● What is being asked:
Read the data, and whenever a line holds the word "pixels", report that line.

● Record excerpts:
——————————

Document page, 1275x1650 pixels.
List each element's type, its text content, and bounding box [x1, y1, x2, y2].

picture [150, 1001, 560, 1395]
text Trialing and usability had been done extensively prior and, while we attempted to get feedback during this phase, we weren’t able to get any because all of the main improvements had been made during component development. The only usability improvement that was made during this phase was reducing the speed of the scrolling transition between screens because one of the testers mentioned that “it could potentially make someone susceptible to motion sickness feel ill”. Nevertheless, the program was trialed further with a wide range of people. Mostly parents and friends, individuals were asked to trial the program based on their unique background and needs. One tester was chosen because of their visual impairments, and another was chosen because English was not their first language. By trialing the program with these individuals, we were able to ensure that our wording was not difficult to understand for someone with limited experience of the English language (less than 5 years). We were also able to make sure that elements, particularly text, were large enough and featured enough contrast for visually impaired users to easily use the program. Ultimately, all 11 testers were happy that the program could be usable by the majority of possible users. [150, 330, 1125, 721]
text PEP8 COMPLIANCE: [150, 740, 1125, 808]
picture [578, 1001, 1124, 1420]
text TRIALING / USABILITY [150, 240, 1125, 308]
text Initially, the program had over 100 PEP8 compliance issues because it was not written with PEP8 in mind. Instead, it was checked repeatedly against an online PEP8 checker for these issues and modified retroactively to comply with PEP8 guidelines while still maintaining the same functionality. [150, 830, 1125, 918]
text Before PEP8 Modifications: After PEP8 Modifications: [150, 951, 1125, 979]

——————————

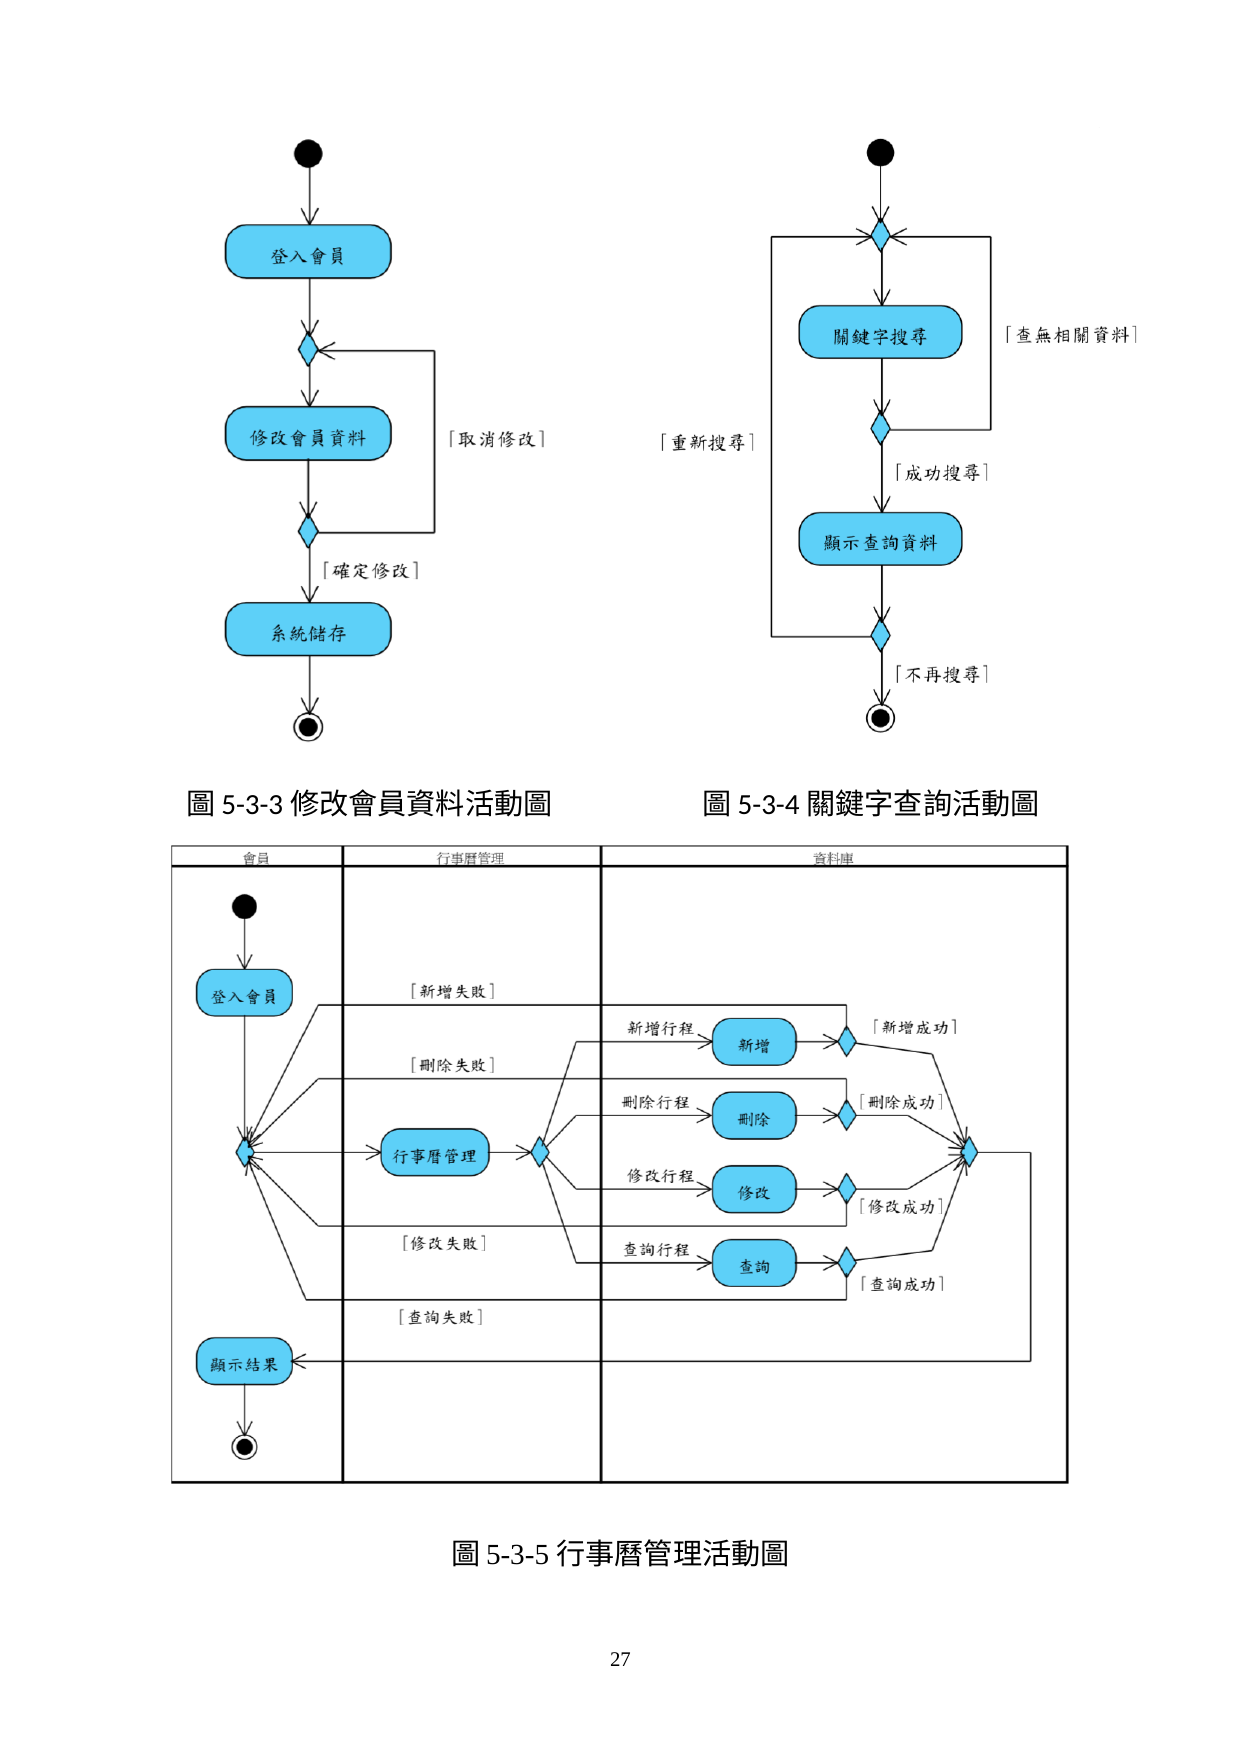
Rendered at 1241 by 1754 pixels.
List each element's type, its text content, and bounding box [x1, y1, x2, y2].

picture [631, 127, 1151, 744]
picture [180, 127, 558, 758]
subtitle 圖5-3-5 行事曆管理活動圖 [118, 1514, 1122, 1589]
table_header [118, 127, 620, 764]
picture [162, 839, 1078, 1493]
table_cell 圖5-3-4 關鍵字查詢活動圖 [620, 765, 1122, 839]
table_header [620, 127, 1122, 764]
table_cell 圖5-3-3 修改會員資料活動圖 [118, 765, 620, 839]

——————————

● Exercise output:
Document page, 1275x1650 pixels.
Rendered at 1241 by 1754 pixels.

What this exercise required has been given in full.